(Record excerpts)
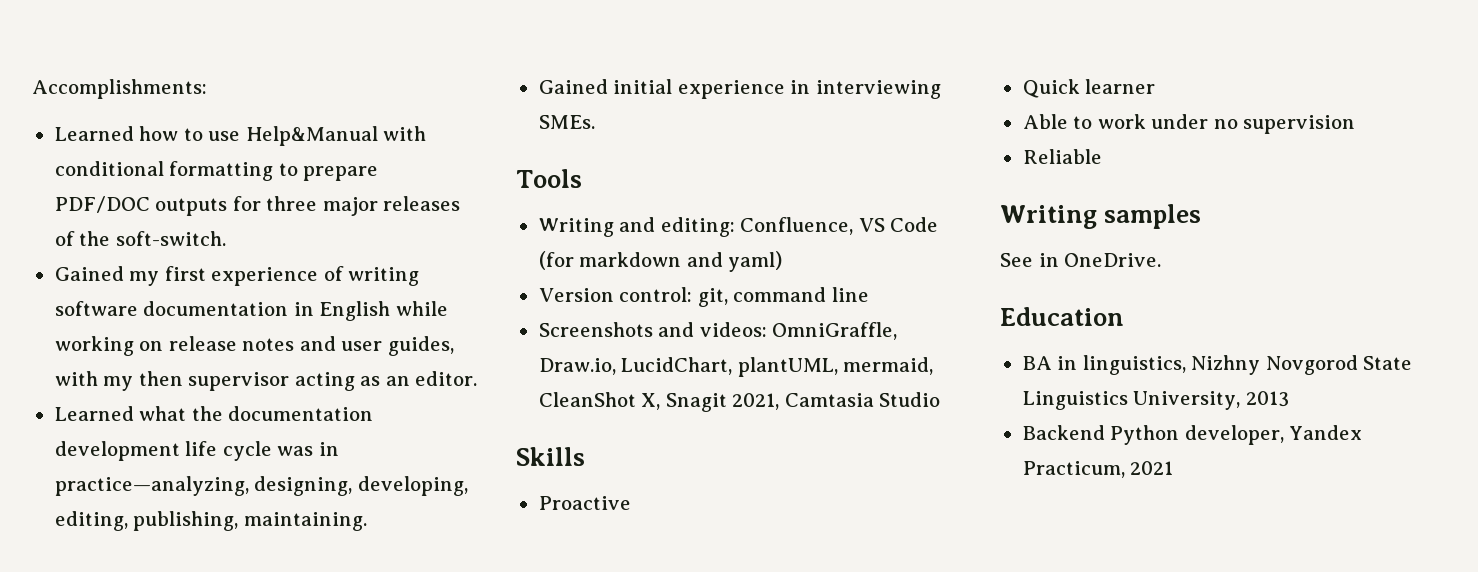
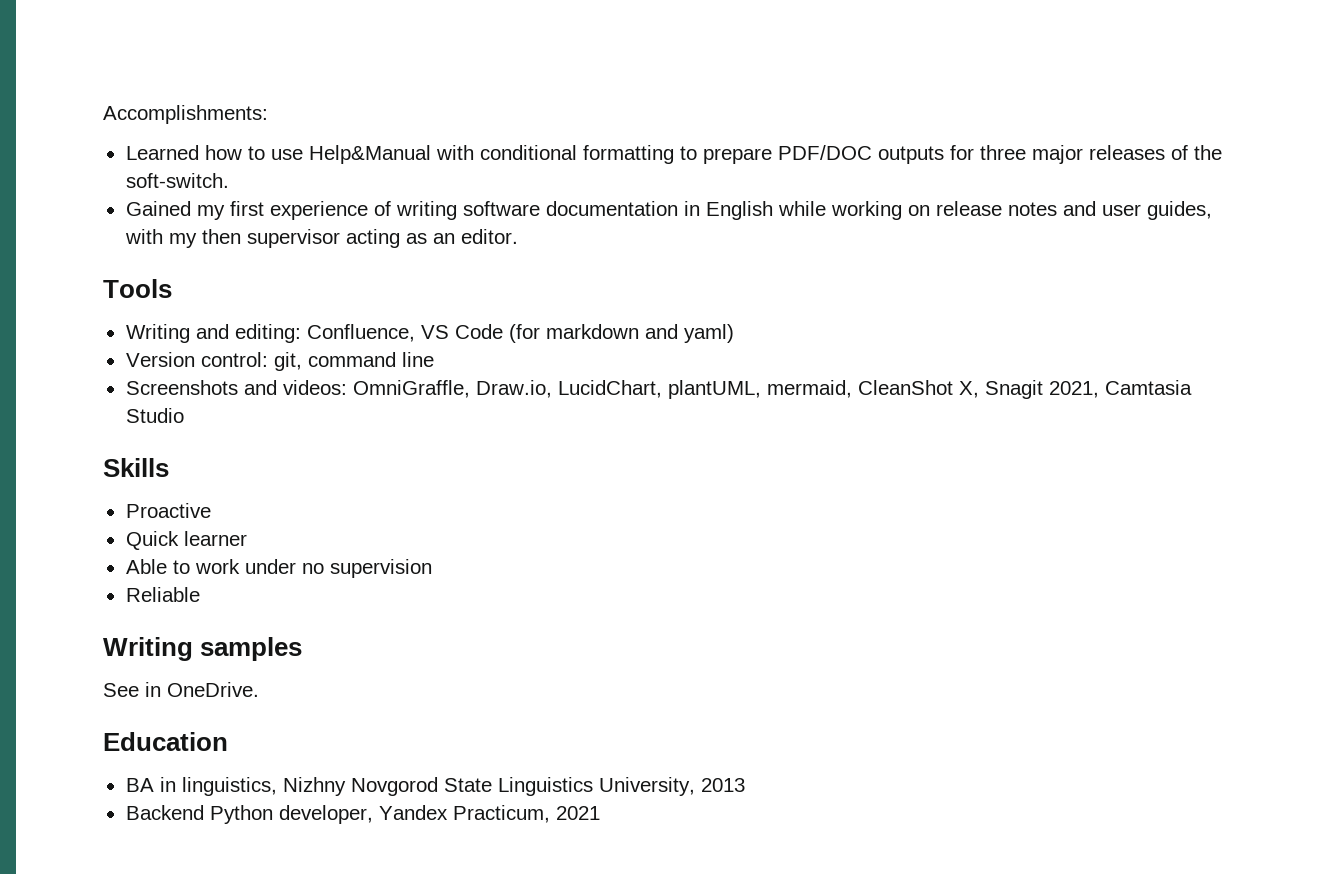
[54,406,374,421] [54,441,339,461] [54,476,468,496] [54,511,367,531] [538,79,941,99] [538,115,595,129] // Learned what the documentation development life cycle was in practice—analyzing, designing, developing, editing, publishing, maintaining. // Gained initial experience in interviewing SMEs. -> (518, 236) none

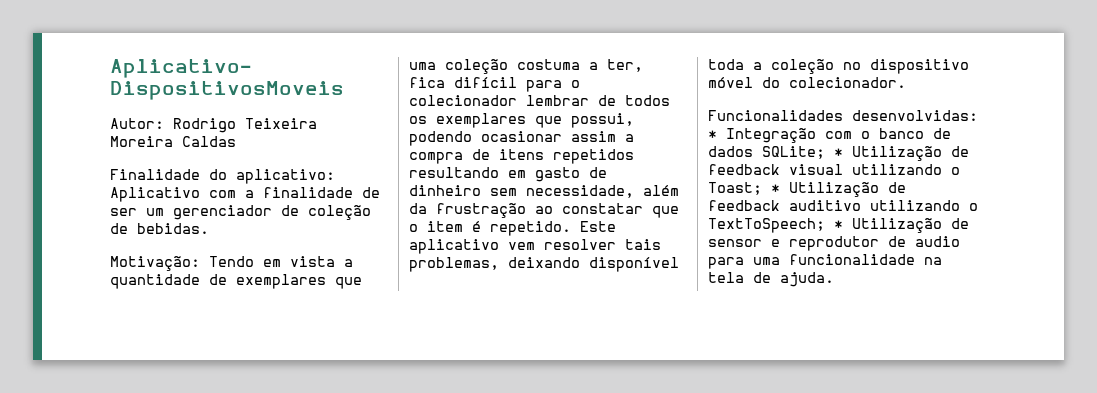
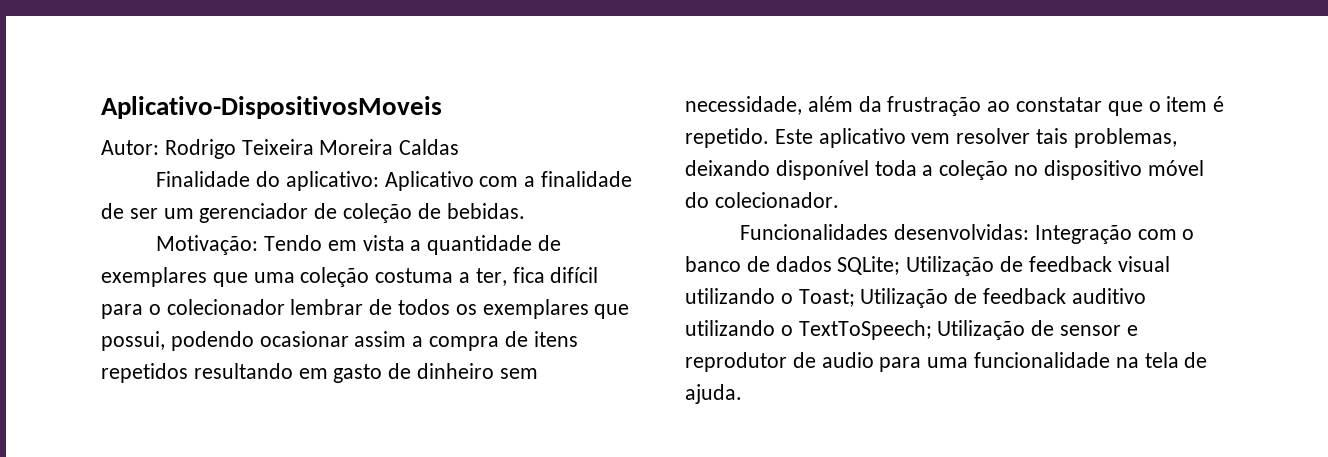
[708,130,717,139] * -> (1029, 232) none
[834,148,843,157] * -> (901, 265) none
[771,184,780,193] * -> (855, 298) none
[834,220,843,229] * -> (932, 330) none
(End Record excerpts)
- Prompt:
Every line of the listing is to be repeated exactly, and the pictures are to be dropped.

- Solution for this exercise:
[54,406,374,421] [54,441,339,461] [54,476,468,496] [54,511,367,531] [538,79,941,99] [538,115,595,129] // Learned what the documentation development life cycle was in practice—analyzing, designing, developing, editing, publishing, maintaining. // Gained initial experience in interviewing SMEs. -> (518, 236) none

[708,130,717,139] * -> (1029, 232) none
[834,148,843,157] * -> (901, 265) none
[771,184,780,193] * -> (855, 298) none
[834,220,843,229] * -> (932, 330) none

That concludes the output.